S’inspirer des homéopathes.

Le débat fait de plus en plus rage entre partisans de la médecine « allopathique » (appelée evidence-based par les anglos-saxons, en cela qu’elle se base sur les résultats d’études et d’expériences suivant la démarche scientifique) et les partisans des « médecines alternatives » (dont l’approche se veut plus philosophique). Parmi ces dernières, l’homéopathie est une forme particulièrement populaire en France : celle-ci est basée sur le principe des dilutions extrêmes, supposant un produit très dilué, généralement au point que l’on ne puisse trouver dans le remède une seule molécule active. D’un point de vue scientifique (ou, comme le diraient les détracteurs, du point de vue de la « science officielle »), malgré quelques tentatives dans le sillage du Dr Benveniste et sa « mémoire de l’eau », le Lancet a publié une analyse assez complète montrant que les remèdes homéopathiques ne sont pas plus efficaces qu’un placebo.

Toutefois, il semblerait que la médecine conventionnelle ait quelques leçons à tirer de ses détracteurs. En effet, si de nombreuses personnes se tournent vers l’homéopathie, c’est parce qu’ils ont l’impression d’être mieux pris en compte que chez un médecin classique. L’impression générale qui se dégage, c’est que l’homéopathe soigne le patient la où le médecin soigne la maladie. Et une nouvelle étude cette fois parue dans Rheumathology nous montre les bienfaits de l’approche alternative.

Cette étude porte sur des patients atteints de polyarthrite rhumatoïde. Ces patients ont donc été soignés, en plus d’un traitement conventionnel, au cours de « consultations homéopathiques » (consultations telles que pratiquées par les homéopathes) ou au cours de consultations plus classiques, à l’issue desquelles on leur prescrit soit un traitement homéopathique complexe, soit un traitement standard, soit un placebo.
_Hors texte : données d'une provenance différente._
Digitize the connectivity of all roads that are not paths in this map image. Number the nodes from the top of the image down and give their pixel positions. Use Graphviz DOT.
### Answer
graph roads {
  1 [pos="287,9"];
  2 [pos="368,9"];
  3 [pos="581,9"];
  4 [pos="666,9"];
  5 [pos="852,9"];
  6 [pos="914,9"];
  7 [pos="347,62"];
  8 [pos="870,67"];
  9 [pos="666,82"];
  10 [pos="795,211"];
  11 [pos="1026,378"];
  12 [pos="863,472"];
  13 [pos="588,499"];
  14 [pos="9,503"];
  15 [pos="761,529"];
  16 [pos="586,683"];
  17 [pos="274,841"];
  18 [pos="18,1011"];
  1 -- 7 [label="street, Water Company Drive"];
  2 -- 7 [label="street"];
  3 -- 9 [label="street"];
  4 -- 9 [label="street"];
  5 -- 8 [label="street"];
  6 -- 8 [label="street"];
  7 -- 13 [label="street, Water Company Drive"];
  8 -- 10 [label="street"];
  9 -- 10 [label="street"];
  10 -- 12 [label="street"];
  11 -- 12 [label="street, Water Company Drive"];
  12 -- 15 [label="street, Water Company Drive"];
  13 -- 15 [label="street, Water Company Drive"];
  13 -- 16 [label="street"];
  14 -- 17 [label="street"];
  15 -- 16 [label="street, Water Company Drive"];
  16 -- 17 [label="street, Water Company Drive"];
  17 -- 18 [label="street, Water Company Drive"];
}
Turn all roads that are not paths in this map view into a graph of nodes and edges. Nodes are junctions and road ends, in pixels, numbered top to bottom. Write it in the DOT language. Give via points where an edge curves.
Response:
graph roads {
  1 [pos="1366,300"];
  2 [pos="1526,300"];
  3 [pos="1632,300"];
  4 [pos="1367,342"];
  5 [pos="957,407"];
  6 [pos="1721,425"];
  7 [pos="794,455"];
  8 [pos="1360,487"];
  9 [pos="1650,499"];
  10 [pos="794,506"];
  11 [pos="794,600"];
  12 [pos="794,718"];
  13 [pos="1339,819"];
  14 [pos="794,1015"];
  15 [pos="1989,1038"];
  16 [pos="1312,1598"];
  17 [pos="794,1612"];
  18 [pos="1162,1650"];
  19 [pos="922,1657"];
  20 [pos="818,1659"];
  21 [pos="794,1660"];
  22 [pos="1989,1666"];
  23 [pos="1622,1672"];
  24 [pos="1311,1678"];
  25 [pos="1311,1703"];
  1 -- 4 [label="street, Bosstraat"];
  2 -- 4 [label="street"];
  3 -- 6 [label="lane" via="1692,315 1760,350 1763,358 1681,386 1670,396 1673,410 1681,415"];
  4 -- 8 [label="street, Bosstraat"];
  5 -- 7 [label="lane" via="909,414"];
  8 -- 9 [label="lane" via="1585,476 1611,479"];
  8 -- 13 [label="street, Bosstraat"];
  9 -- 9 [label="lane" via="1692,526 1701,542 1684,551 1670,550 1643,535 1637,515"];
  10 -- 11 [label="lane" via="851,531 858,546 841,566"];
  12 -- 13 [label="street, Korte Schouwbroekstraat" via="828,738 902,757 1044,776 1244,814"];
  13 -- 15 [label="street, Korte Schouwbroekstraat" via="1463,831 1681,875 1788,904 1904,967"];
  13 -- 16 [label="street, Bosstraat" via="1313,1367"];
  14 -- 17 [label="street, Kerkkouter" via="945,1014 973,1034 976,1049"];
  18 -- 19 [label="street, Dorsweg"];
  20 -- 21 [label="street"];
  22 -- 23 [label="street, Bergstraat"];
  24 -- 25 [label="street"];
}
L’étude montre que si le type de médication reçue ne change pas grand chose, comme déjà indiqué par l’étude du Lancet, le type de consultation, lui, importe : les consultations homéopathiques sont bénéfiques au patient.

Sans remettre en cause les fondements de la médecine moderne, basée sur des faits avérés, on devrait effectivement s’inspirer des pratiques alternatives dans ce qu’elles ont de positif, à savoir une plus grande prise en compte du patient, ce qui leur donne une dimension plus humaine.

2 Responses to S’inspirer des homéopathes.

  1. Yogi dit :

    Je ne vois pas en quoi prendre en compte le fait avéré qu’un meilleur contact humain est un facteur important d’efficacité du soin, remettrait en cause les fondements de la médecine moderne.

    Au contraire ; voilà des faits, des mesures, des résultats : expérimentons, et traduisons les en protocoles médicaux de meilleure qualité.

    Il est possible que cela remette en cause les fondements de l’industrie pharmaceutique, mais ce n’est pas du tout la même chose.

    • G. Berteloot dit :

      C’est bien pour cela que j’écris « Sans remettre en cause les fondements de la médecine moderne ». Il s’agit juste d’intégrer la démarche plus humaine des approches traditionnelles au sein d’une médecine qui doit rester pour moi avant tout « evidence-based ». L’industrie pharmaceutique se charge elle de fournir des outils aux praticiens, je ne pense pas qu’elle soit concernée par un tel changement (ce qui ne l’exempt pas de tous reproches, entendons-nous).